Fenland factory workers to undergo tests for TB after handful of staff found to have the disease

Workers at a Fenland factory are undergoing screening after a number of staff were diagnosed with TB.

Factory workers at a site in Fenland have undergone tests after a ‘handful’ of people were diagnosed with tuberculosis (TB).

Factory workers at a site in Fenland have undergone tests after a ‘handful’ of people were diagnosed with tuberculosis (TB).

Public Health England confirmed a small number of employees at the unnamed factory have been offered screening for TB incorporated into a wider healthy March campaign.
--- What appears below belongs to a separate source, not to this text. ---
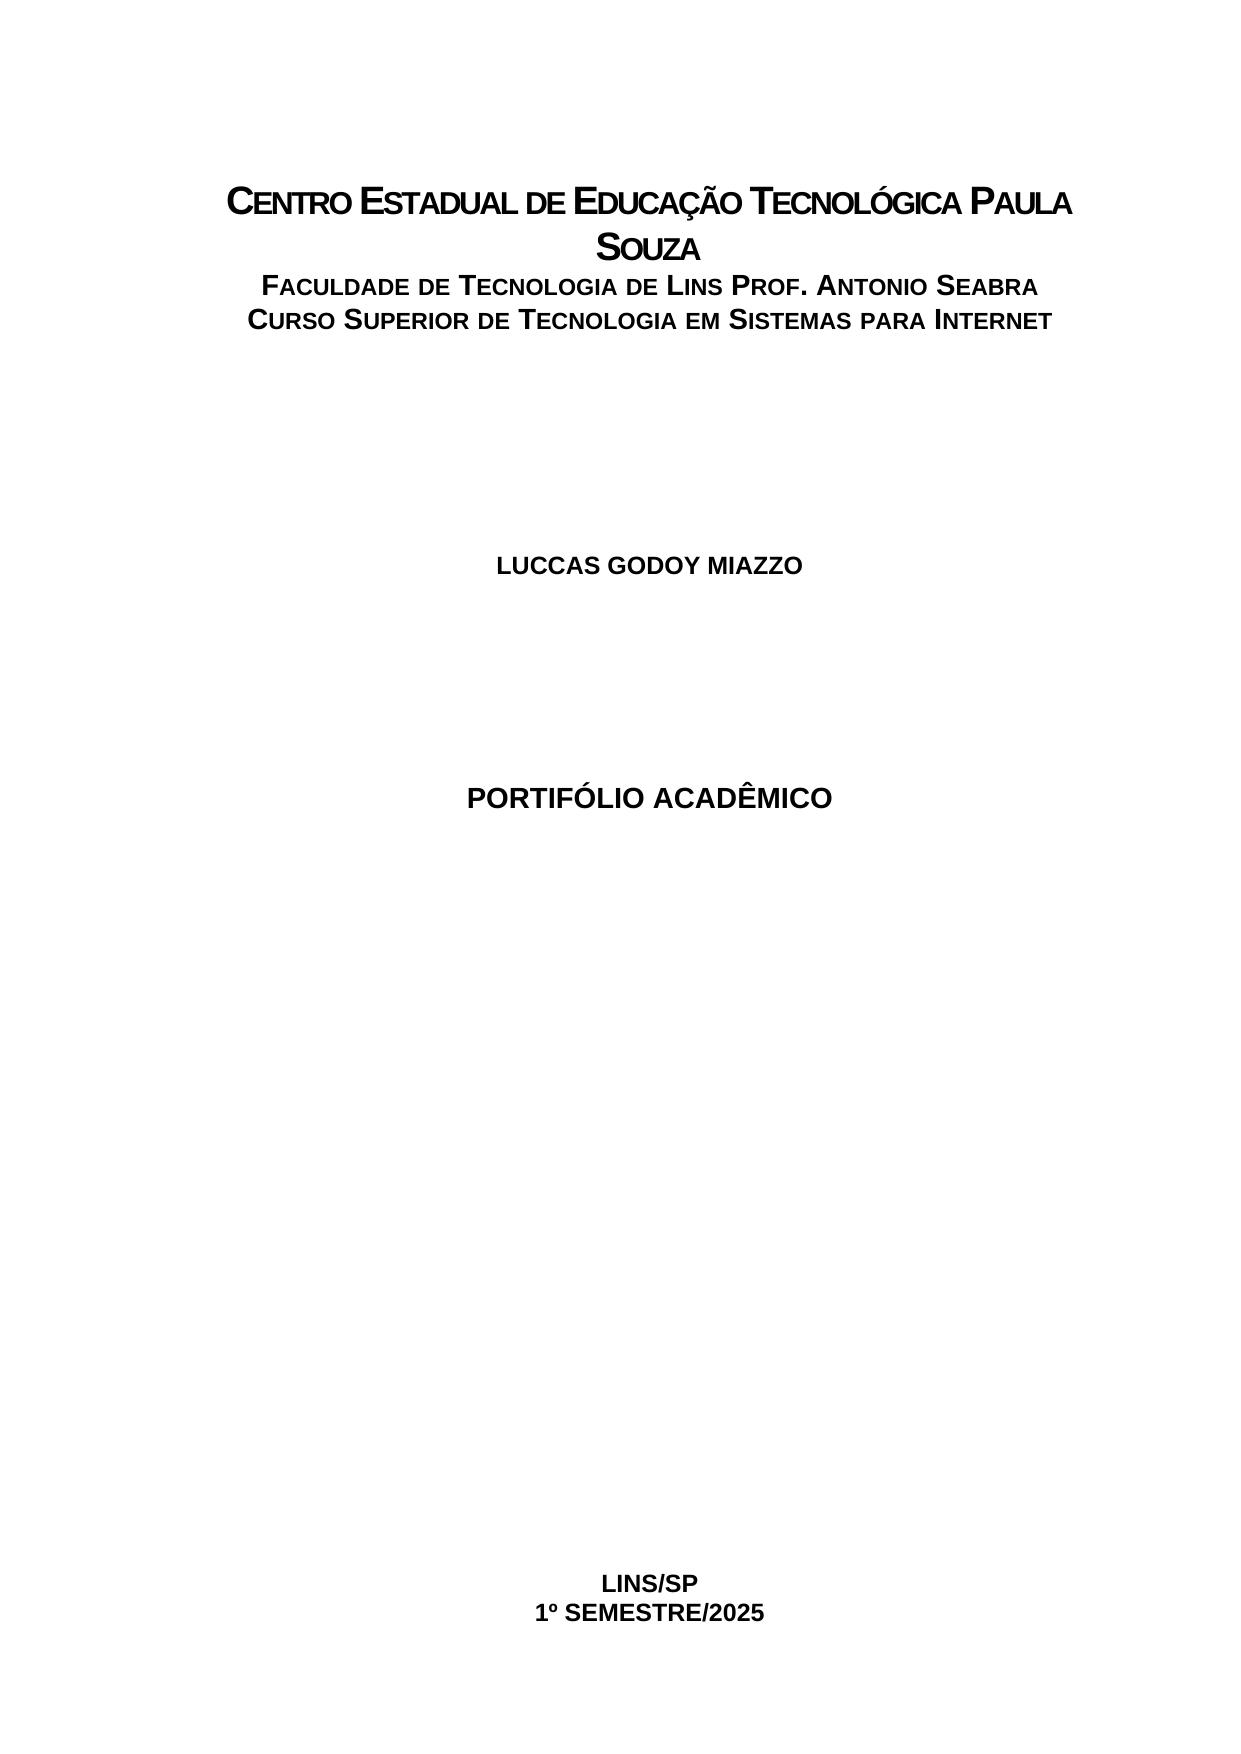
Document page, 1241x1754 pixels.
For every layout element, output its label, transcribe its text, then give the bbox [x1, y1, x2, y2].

This is a precautionary measure as employees may have been in contact with the disease.

The screening, which includes a health questionnaire, blood test and chest x-ray, is a routine method used to identify the infection, which can then be treated with a course of antibiotics.

Workers were due to have the screening tomorrow (Tuesday) and Wednesday and a Fenland District Council spokesman confirmed its members had been notified of the situation and were being kept updated.

Caroline Lester, senior health protection Nurse at PHE, said: “Although TB is an infectious disease, it does not spread easily to others and requires close, prolonged contact with an infectious individual. Early detection and treatment is key to stopping the spread of the infection.

“As a precaution, all employees are being offered screening for the disease. I would like to stress that the infection is not related to the type of business and there is no evidence to suggest you can get TB from fresh produce.”

A spokesman for the factory commented: “We have been working closely with Public Health England (PHE) and are taking our responsibility to our workforce and the wider community very seriously.

“To this end, we have supported PHE in implementing screening for TB. This is part of a programme of events promoting a healthy lifestyle throughout the month of March.”

Four years ago Produce World in Chatteris was the centre of a minor outbreak and its staff were offered screening, but a spokesman for Public Health England said the firm was not involved in this latest case.

Last year it was revealed a student at the Neale-Wade Academy in March had been treated for the illness and that their close friends had been tested.